THIS is disparaging that in 50 years since its independence, Bangladesh still does not have a national minimum wage to protect workers from economic exploitation. Economists, policy analysts and labour rights advocates think that the absence of national minimum wage has created a scope for wage exploitation. In 2004, the government established a minimum wage board, but it has not been effective in periodic reviews of wages in many sectors. Apparel workers played a pivotal role in the wage board formation. They too have, however, to take to the streets for an increase in the minimum wage. Apparel workers’ organisations and federations have organised protests and discussions demanding an increase in the minimum wage. Tea garden workers also went on a work abstention in August to push for a better minimum wage. Workers in the informal sector, accounting for 85 per cent of the labourers, meanwhile, remain outside of the regulatory purview and victims of the worst economic exploitation. The agricultural workers account for 40 per cent of the work force, but their daily wage is often arbitrarily set. Experts, therefore, believe that an absence of a national minimum wage has contributed to the widening income gap.

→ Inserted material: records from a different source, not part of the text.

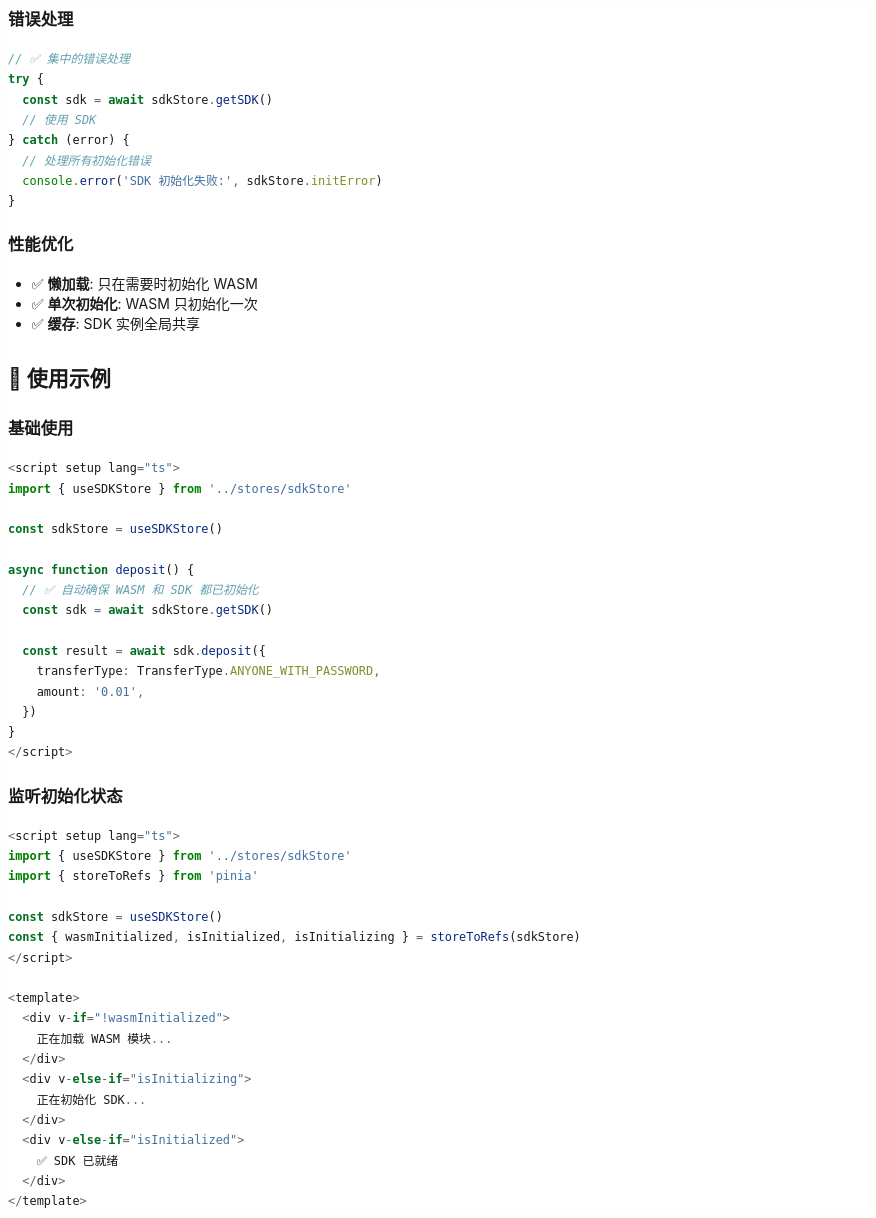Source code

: ### 错误处理
```typescript
// ✅ 集中的错误处理
try {
  const sdk = await sdkStore.getSDK()
  // 使用 SDK
} catch (error) {
  // 处理所有初始化错误
  console.error('SDK 初始化失败:', sdkStore.initError)
}
```

### 性能优化
- ✅ **懒加载**: 只在需要时初始化 WASM
- ✅ **单次初始化**: WASM 只初始化一次
- ✅ **缓存**: SDK 实例全局共享

## 🎨 使用示例

### 基础使用
```typescript
<script setup lang="ts">
import { useSDKStore } from '../stores/sdkStore'

const sdkStore = useSDKStore()

async function deposit() {
  // ✅ 自动确保 WASM 和 SDK 都已初始化
  const sdk = await sdkStore.getSDK()

  const result = await sdk.deposit({
    transferType: TransferType.ANYONE_WITH_PASSWORD,
    amount: '0.01',
  })
}
</script>
```

### 监听初始化状态
```typescript
<script setup lang="ts">
import { useSDKStore } from '../stores/sdkStore'
import { storeToRefs } from 'pinia'

const sdkStore = useSDKStore()
const { wasmInitialized, isInitialized, isInitializing } = storeToRefs(sdkStore)
</script>

<template>
  <div v-if="!wasmInitialized">
    正在加载 WASM 模块...
  </div>
  <div v-else-if="isInitializing">
    正在初始化 SDK...
  </div>
  <div v-else-if="isInitialized">
    ✅ SDK 已就绪
  </div>
</template>
```
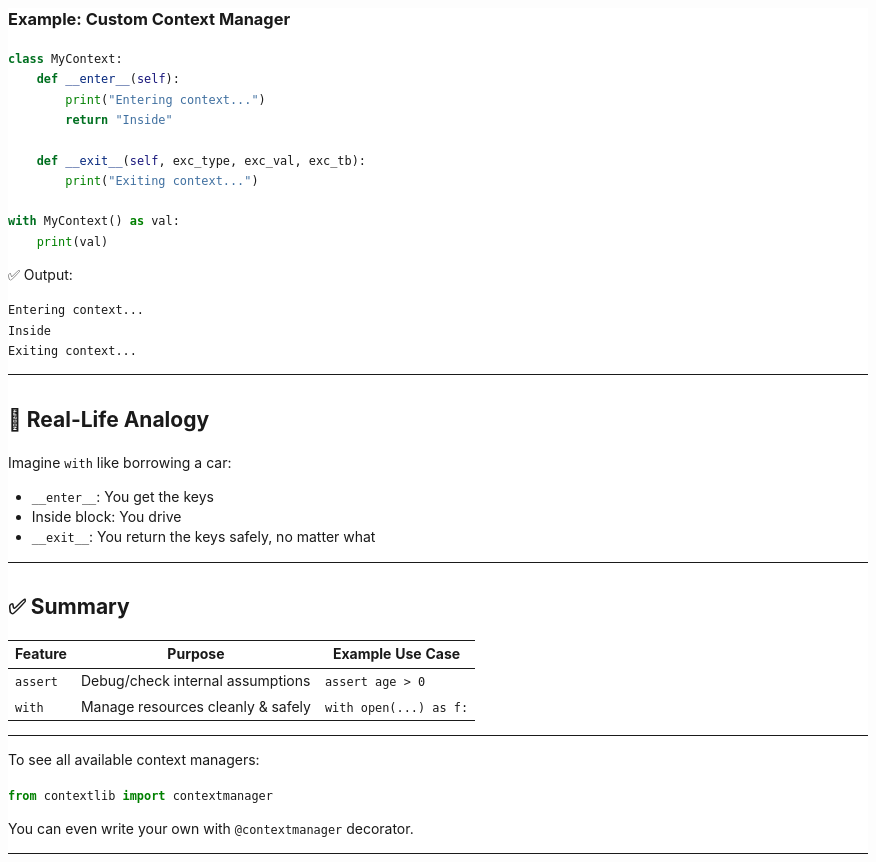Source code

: ###  Example: Custom Context Manager

```python
class MyContext:
    def __enter__(self):
        print("Entering context...")
        return "Inside"

    def __exit__(self, exc_type, exc_val, exc_tb):
        print("Exiting context...")

with MyContext() as val:
    print(val)
```

✅ Output:

```
Entering context...
Inside
Exiting context...
```

---

## 🧠 Real-Life Analogy

Imagine `with` like borrowing a car:

* `__enter__`: You get the keys
* Inside block: You drive
* `__exit__`: You return the keys safely, no matter what

---

## ✅ Summary

| Feature  | Purpose                           | Example Use Case       |
| -------- | --------------------------------- | ---------------------- |
| `assert` | Debug/check internal assumptions  | `assert age > 0`       |
| `with`   | Manage resources cleanly & safely | `with open(...) as f:` |

---

 

To see all available context managers:

```python
from contextlib import contextmanager
```

You can even write your own with `@contextmanager` decorator.

---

The socio-economic significance of a national minimum wage as a policy instrument to reduce both poverty and welfare receipt is globally recognised, but successive governments have remained non-committal to this issue. In the 1990s, when the apparel sector was making its mark on the global market, the need for a minimum wage was first recognised, but it took another decade to announce a minimum wage for the apparel and pharmaceutical industries. In 2001, the government announced Tk 1,200 in monthly minimum wage for small and medium industries and Tk 1,350 for major industries. Factory owners, however, rejected the government decision and the High Court, later, stayed the decision on grounds that the procedure followed in determining the minimum wage was flawed. In subsequent decades, the National Minimum Wage Board increased the wage of apparel workers, but it has always been a poverty wage as business associations have dominated the negotiations. Labourers in the informal sector, meanwhile, work without any protection. For domestic workers, a decent wage has been a far cry and physical abuse and sexual harassment are common. Workers in brickfields or ship-breaking yards, as many rights groups have said, work as indentured labourers.

It is high time that the government committed to genuine social dialogues with all stakeholders and announced a national minimum wage. In so doing, it must abandon its pro-rich policy bias and address regulatory failure in monitoring worker rights. The government must bring labourers in the informal sector under its regulatory purview. More importantly, the government should form a credible board to determine the minimum living wage so that the process is inclusive and evidence-based. The government must take the demand for a minimum living wage seriously, because a national living wage, in the long run, can help to reduce poverty and the income gap.